> _EXCERTO SELECIONADO_:
——————

Obrigada por serem luz...

Fotografia de Gonçalo Almeida

Às vezes, a vida dói. São tantos os momentos em que o medo faz descer a sombra entristecida da noite sobre nós... Às vezes, o olhar trai a subtil nostalgia de poder pouco mais do que nada para agarrar a réstia de esperança que nos escorrega por entre os dedos. É nessas alturas que percebemos que temos que entregar o nosso destino e confiar... e acreditar que cada obstáculo no nosso caminho nos aproxima um bocadinho mais do céu.

Para mim, o céu é todo o carinho dos que ficam, dos que não têm medo de olhar a minha dor nos olhos, dos que não se escondem atrás de frases feitas ou de optimismos de plástico, daqueles que me abraçaram e até dos que não disseram nada mas me fizeram sentir que eram âncoras que me prendiam à terra... Porque de vocês eu orgulho-me e por vocês vale sempre a pena lutar.

Faz-me sorrir, por mais triste que o meu sorriso seja, ver as estrelas que não deixam a escuridão roubar-me lágrimas à luz. É de coragem, de muita coragem, abdicar das próprias dores para ser um lugar seguro para o coração assustado de alguém. Se houve quem tivesse fingido não perceber a presença incómoda da tristeza ou quem fugisse, porque desta vez era eu que precisava que me insuflassem vida, também houve quem ficasse, quem não deixasse que me sentisse perdida, quem me mostrasse que a força está em mim e em todos os braços que deixaram a sua própria vida de lado para me virem erguer.

Não posso deixar de agradecer ao mundo, à vida, a Deus ou ao destino... Que eu fiz, que escolhi, que o universo quis para mim... Seja qual for a estrela que reja os meus passos, não posso deixar de agradecer por viver no seio de tanto amor e de tanta coragem. Que estes gestos sejam para mim um exemplo e que nunca eu deixe que os meus próprios problemas me fechem os olhos e me impeçam de estar livre para ser ponte para um lugar melhor.

Obrigada por haver tanta beleza à minha volta, tantos olhos carregados de genuína emoção, tantos pensamentos vestidos de uma preocupação autêntica. Obrigada por ter em casa o melhor exemplo de amor no seu estado mais puro e verdadeiro. Obrigada por haver quem pense em mim ao acordar, por haver quem fique ao meu lado quando o peso do caminho se torna maior do que eu, quem me estenda a mão quando a solidão espreita na esquina dos meus medos.

Obrigada por serem luz para mim...



sexta-feira, junho 23, 2006

A irmandade das dartas

I remember when, I remember, I remember when
I lost my mind
There was something so pleasant about that place
Even your emotions had an echo
In so much space

Maybe I'm crazy
Maybe you're crazy
Maybe we're crazy
Probably

And I hope that you are having the time of your life...

——————

> _SOBRE ESTA TAREFA_:
No excerto selecionado, o que a pessoa que escreve agradece ter em casa?

> _MATERIAL APRESENTADO_:
——————

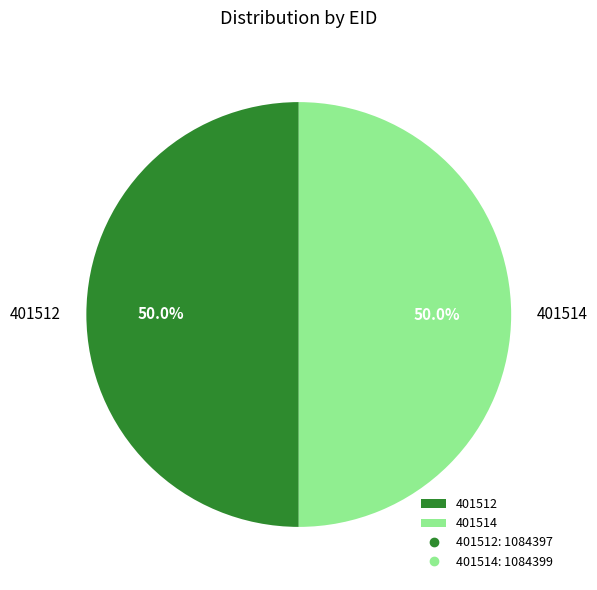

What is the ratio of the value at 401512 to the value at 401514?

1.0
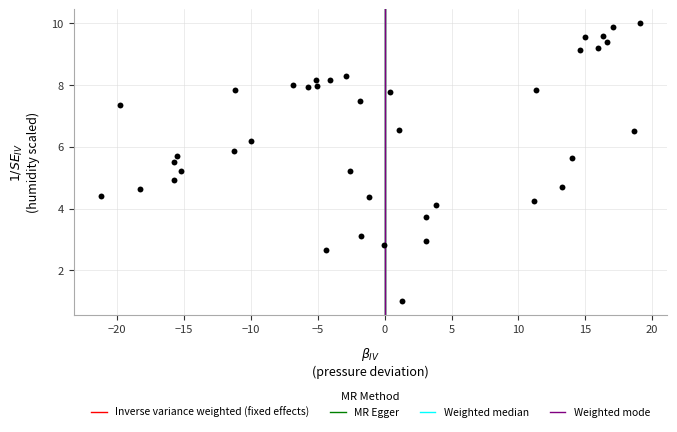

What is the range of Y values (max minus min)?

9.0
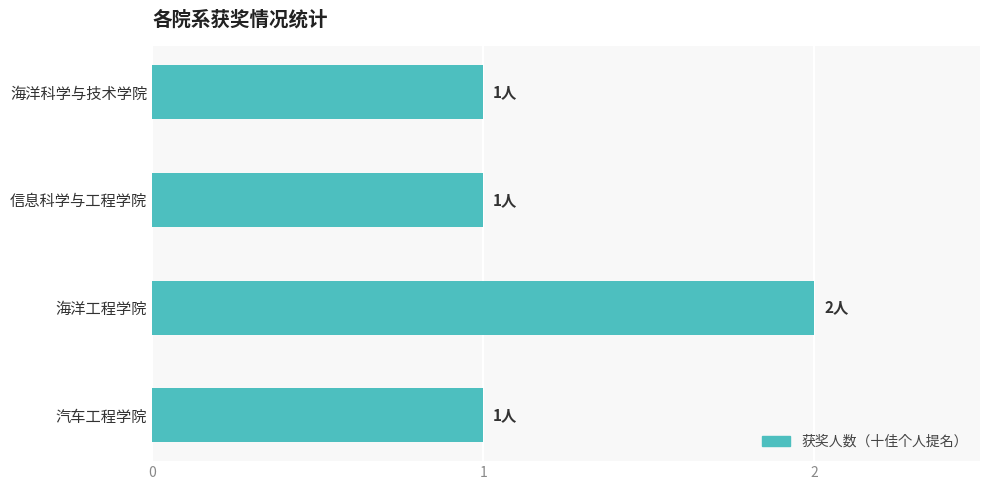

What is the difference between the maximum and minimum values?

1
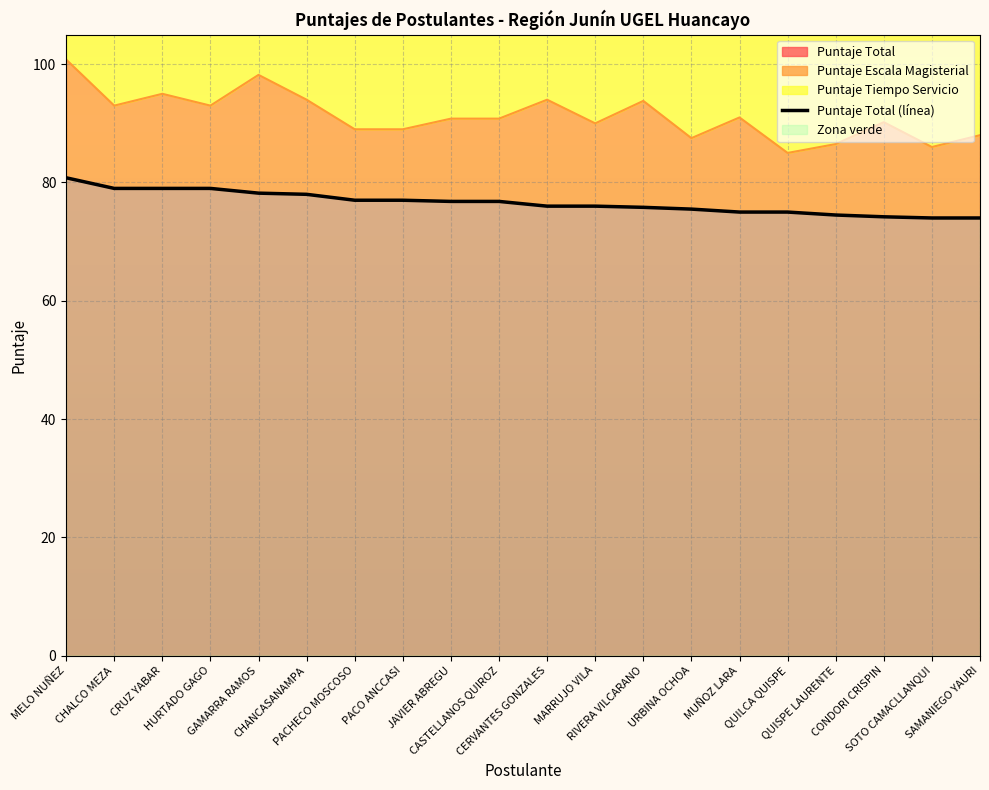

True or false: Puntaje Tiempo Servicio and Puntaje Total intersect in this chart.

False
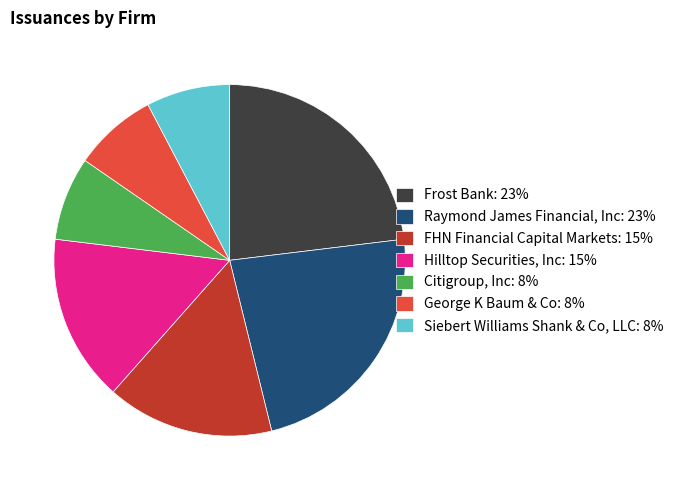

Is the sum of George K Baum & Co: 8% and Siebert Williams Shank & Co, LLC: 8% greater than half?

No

——————

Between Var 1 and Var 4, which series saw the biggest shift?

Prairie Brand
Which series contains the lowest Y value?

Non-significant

——————

> _EXERCÍCIO RESOLVIDO_:
O melhor exemplo de amor no seu estado mais puro e verdadeiro.